**EXERCISE GOAL:** Search the records below for the string "filterUnits", and report each line that contains it.

**INPUT:**
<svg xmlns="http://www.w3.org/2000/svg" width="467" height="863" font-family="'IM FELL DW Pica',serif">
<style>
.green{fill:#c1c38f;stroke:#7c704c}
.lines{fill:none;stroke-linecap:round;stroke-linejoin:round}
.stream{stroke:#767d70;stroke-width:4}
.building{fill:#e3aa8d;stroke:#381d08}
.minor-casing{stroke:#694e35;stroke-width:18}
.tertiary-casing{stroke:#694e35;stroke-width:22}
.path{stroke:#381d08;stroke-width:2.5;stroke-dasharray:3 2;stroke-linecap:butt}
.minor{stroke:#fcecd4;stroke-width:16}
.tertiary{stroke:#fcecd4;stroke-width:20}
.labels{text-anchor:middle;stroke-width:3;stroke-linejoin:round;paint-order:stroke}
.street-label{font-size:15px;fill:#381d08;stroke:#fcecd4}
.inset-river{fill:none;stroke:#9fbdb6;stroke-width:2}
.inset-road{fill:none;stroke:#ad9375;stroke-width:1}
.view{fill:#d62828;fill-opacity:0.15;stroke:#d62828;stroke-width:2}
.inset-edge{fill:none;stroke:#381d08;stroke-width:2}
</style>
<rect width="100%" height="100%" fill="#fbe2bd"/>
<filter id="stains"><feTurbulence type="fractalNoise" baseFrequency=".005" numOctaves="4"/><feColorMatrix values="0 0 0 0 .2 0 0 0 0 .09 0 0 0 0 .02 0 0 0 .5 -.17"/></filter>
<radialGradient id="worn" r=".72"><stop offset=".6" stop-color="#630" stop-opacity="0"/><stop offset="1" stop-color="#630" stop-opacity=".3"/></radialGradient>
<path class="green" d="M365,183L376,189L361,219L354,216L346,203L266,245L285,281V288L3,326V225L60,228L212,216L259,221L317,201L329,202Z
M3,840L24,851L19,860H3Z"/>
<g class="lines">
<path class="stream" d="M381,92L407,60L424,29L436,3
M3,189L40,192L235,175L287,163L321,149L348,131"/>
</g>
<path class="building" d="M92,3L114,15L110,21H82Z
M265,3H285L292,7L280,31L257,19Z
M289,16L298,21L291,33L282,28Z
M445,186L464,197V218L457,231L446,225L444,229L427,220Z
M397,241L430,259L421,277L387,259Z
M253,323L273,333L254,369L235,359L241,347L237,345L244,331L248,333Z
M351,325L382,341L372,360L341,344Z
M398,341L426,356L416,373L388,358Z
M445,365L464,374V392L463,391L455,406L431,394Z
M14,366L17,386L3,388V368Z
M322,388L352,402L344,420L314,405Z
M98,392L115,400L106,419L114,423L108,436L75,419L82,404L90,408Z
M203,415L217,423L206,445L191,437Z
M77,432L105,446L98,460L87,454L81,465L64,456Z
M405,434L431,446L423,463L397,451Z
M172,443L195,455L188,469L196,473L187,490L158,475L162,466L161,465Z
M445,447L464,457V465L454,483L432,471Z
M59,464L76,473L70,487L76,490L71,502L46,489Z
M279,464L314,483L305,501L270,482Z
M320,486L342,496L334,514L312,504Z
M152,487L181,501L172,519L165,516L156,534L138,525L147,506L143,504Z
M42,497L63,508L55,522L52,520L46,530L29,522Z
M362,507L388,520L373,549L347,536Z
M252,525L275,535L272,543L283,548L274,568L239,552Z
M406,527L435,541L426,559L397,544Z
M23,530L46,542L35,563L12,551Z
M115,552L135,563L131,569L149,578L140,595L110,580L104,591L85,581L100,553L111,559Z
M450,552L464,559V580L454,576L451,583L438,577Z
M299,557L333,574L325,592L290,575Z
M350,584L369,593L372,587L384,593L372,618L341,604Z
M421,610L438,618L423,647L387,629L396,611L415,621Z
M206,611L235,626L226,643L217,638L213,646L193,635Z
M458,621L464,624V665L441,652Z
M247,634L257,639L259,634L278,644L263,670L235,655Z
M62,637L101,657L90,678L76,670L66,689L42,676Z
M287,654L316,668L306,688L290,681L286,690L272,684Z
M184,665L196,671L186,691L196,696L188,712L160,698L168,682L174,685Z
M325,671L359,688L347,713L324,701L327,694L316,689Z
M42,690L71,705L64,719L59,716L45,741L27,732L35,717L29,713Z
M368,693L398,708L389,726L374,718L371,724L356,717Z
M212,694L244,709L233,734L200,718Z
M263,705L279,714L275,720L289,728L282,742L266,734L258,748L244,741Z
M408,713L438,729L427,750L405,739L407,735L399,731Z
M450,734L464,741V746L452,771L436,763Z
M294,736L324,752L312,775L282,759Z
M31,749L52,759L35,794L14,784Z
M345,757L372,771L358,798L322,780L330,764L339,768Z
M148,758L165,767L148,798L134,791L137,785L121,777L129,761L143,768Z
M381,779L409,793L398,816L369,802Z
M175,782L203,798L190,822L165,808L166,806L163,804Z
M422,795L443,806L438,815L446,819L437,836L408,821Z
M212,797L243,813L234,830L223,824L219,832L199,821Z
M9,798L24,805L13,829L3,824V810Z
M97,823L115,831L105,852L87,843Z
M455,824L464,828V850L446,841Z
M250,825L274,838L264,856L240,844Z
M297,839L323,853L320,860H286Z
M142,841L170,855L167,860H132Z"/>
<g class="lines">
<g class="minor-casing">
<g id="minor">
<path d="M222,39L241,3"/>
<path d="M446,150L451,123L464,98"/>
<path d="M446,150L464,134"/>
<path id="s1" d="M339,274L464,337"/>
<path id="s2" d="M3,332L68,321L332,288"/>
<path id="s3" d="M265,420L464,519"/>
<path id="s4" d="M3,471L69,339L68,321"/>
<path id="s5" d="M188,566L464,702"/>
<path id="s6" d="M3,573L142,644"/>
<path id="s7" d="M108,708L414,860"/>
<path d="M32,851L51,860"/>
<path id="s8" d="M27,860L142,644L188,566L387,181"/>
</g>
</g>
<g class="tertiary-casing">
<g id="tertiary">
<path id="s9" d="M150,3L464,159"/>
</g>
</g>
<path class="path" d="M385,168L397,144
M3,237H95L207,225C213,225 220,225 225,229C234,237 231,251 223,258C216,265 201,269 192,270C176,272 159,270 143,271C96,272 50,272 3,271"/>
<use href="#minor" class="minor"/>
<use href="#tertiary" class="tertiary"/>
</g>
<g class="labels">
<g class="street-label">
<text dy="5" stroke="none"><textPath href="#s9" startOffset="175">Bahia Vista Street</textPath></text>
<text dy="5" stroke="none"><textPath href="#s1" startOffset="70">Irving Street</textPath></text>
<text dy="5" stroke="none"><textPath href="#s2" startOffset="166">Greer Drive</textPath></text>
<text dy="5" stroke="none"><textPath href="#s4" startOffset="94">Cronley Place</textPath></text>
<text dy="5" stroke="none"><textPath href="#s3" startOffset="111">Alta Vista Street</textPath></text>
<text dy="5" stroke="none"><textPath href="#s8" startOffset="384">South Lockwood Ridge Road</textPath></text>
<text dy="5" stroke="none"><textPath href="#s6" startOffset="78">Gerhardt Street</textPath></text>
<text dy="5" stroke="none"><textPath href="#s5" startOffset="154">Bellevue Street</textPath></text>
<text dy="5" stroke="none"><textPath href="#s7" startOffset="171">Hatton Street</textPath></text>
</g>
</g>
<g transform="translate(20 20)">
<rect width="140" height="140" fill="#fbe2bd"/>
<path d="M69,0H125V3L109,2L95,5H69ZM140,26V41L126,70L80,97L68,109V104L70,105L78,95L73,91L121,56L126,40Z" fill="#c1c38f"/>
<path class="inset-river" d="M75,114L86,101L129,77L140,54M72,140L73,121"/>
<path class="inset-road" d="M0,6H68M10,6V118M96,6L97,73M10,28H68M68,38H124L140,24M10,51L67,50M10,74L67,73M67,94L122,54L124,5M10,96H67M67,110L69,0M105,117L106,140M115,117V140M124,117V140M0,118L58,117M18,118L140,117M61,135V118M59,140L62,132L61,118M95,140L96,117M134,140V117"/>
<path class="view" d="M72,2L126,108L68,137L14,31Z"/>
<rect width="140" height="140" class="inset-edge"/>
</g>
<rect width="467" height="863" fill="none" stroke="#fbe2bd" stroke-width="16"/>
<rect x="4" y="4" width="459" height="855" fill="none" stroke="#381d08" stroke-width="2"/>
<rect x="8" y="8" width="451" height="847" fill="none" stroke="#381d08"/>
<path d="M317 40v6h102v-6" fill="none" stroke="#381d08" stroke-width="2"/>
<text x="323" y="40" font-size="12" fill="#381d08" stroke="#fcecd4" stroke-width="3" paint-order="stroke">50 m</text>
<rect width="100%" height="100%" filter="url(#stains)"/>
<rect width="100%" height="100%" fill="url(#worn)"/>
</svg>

==

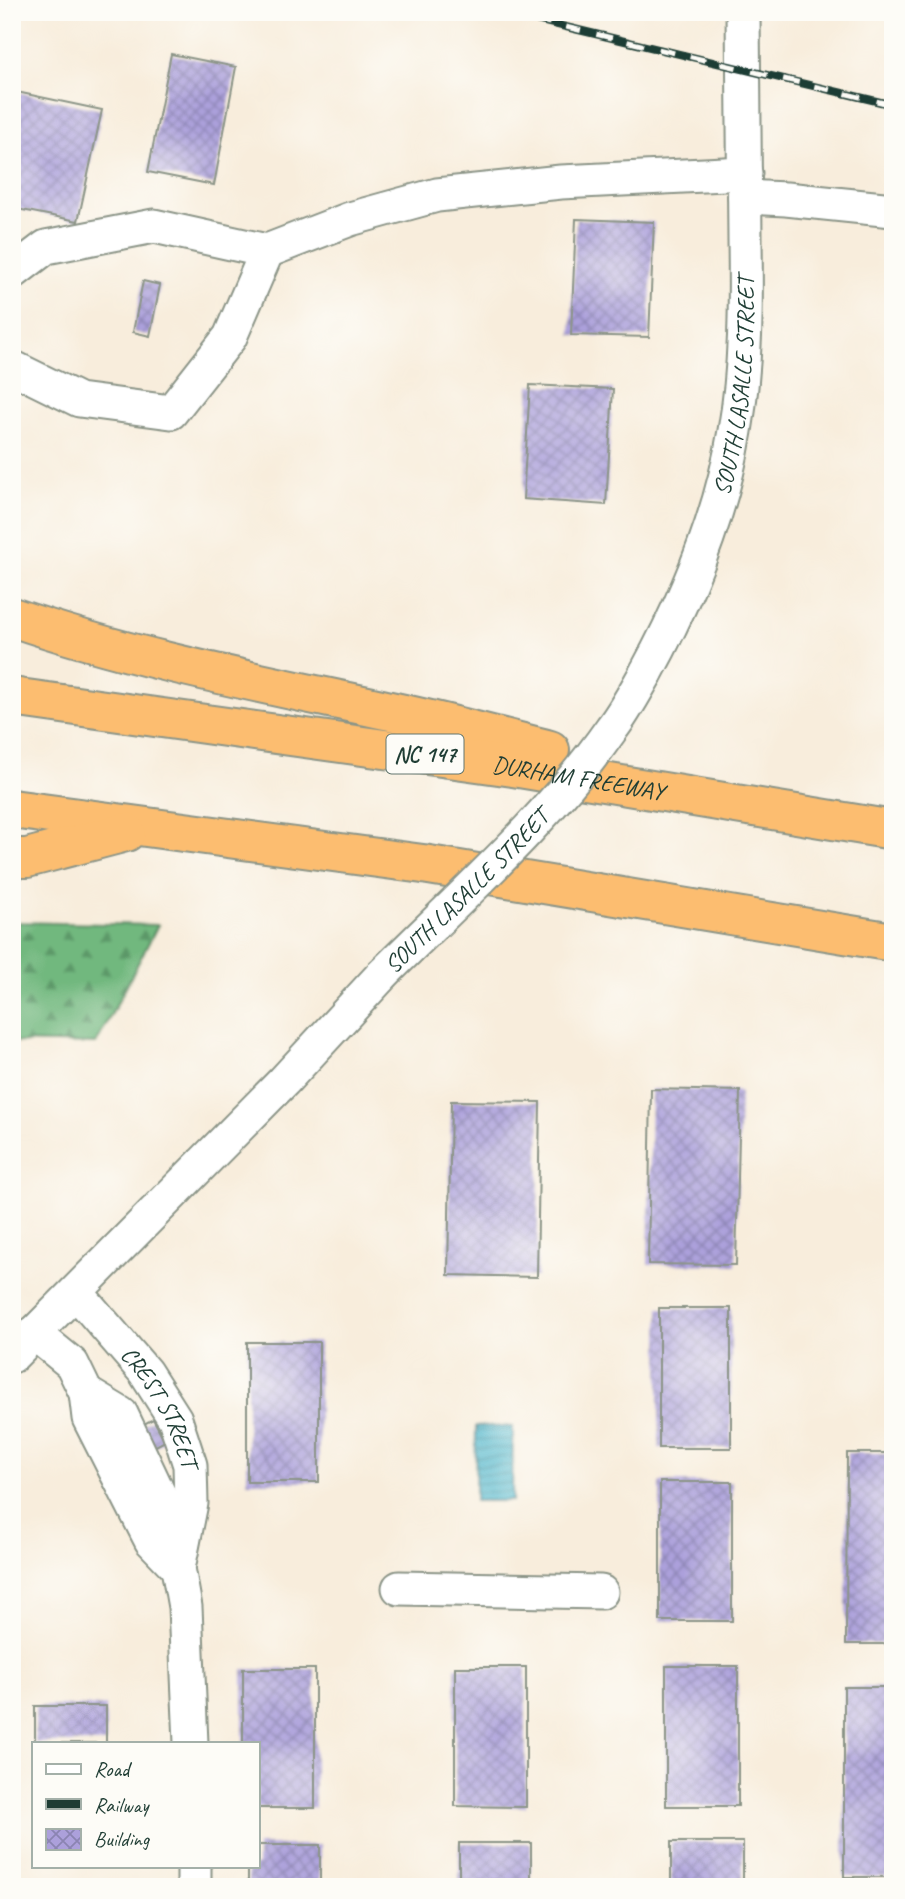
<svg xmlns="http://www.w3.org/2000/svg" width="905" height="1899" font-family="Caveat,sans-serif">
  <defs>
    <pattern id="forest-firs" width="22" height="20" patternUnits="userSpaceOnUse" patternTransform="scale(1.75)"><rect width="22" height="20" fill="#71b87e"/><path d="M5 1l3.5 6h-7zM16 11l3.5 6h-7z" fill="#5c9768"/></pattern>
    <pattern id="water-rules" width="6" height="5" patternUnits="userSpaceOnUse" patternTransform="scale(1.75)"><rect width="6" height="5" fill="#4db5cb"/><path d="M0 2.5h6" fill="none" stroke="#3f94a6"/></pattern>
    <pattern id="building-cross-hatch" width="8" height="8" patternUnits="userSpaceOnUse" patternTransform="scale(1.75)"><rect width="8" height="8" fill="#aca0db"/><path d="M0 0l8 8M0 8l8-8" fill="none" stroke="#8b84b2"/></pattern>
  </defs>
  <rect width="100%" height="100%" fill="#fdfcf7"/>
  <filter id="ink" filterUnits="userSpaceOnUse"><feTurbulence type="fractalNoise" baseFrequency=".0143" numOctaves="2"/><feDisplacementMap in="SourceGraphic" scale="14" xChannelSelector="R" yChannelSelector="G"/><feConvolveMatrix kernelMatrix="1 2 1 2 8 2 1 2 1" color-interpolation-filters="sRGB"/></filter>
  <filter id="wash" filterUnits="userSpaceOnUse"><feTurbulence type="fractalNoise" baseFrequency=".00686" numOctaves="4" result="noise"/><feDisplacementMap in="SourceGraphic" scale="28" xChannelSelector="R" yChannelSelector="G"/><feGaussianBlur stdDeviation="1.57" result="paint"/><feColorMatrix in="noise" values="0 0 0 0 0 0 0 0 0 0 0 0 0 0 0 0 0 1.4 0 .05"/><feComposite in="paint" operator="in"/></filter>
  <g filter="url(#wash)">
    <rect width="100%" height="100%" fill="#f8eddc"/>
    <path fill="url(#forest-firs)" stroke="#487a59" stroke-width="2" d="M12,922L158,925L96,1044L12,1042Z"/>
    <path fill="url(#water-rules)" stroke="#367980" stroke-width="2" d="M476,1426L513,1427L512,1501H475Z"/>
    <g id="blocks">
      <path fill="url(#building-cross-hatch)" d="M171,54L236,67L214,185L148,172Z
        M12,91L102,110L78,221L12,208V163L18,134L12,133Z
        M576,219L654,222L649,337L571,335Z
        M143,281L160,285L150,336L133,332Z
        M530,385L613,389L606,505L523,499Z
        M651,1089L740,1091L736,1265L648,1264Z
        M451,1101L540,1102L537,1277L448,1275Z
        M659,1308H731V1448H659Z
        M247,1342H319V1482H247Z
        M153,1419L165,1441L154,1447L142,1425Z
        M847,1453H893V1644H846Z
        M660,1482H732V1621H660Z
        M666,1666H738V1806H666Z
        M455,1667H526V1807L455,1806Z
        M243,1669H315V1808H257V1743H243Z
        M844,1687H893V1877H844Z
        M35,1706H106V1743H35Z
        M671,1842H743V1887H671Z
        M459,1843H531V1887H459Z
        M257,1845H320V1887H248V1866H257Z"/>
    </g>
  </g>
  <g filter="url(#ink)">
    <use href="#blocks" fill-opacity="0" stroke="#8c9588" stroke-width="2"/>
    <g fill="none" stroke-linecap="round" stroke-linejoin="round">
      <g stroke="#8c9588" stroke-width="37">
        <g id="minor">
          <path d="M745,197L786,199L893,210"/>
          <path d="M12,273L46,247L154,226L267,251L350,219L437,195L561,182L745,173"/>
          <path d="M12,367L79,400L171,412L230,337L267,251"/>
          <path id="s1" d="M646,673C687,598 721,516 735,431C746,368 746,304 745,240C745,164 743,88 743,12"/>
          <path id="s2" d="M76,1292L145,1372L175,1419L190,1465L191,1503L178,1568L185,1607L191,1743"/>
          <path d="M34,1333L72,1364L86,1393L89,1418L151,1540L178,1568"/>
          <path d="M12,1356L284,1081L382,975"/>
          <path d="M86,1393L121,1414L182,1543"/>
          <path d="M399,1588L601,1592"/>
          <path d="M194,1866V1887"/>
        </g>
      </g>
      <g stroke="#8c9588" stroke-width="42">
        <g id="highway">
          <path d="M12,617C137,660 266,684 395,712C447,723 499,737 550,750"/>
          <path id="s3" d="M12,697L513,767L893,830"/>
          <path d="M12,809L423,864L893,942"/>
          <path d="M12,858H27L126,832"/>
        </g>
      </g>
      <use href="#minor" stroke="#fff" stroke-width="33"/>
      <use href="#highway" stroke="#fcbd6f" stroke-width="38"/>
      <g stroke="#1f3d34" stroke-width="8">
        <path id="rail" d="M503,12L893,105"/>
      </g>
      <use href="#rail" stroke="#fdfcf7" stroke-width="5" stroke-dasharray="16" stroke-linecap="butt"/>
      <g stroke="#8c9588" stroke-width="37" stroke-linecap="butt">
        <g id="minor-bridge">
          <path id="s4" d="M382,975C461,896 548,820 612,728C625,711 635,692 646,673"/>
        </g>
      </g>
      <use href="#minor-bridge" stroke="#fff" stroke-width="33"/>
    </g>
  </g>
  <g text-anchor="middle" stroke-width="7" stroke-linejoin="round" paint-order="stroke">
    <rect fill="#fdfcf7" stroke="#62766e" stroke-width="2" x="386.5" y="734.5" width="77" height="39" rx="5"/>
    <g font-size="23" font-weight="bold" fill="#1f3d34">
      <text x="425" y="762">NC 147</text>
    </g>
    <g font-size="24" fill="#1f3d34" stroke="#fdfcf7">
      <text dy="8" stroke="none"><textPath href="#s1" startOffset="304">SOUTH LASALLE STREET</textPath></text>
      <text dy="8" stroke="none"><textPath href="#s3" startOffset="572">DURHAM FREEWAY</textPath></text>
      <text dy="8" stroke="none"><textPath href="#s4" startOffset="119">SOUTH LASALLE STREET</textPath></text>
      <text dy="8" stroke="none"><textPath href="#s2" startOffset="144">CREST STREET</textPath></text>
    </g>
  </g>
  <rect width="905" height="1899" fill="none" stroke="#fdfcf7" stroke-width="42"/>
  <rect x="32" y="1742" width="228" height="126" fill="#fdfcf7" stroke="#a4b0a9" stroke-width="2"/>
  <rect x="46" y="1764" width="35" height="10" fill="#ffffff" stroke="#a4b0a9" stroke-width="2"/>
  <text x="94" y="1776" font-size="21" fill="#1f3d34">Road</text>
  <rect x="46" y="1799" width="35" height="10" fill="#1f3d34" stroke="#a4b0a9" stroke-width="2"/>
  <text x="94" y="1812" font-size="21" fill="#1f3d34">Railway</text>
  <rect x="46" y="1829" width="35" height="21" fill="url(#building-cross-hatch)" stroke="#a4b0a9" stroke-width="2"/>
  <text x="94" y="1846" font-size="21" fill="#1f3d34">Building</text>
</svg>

**TASK ANSWER:**
  <filter id="ink" filterUnits="userSpaceOnUse"><feTurbulence type="fractalNoise" baseFrequency=".0143" numOctaves="2"/><feDisplacementMap in="SourceGraphic" scale="14" xChannelSelector="R" yChannelSelector="G"/><feConvolveMatrix kernelMatrix="1 2 1 2 8 2 1 2 1" color-interpolation-filters="sRGB"/></filter>
  <filter id="wash" filterUnits="userSpaceOnUse"><feTurbulence type="fractalNoise" baseFrequency=".00686" numOctaves="4" result="noise"/><feDisplacementMap in="SourceGraphic" scale="28" xChannelSelector="R" yChannelSelector="G"/><feGaussianBlur stdDeviation="1.57" result="paint"/><feColorMatrix in="noise" values="0 0 0 0 0 0 0 0 0 0 0 0 0 0 0 0 0 1.4 0 .05"/><feComposite in="paint" operator="in"/></filter>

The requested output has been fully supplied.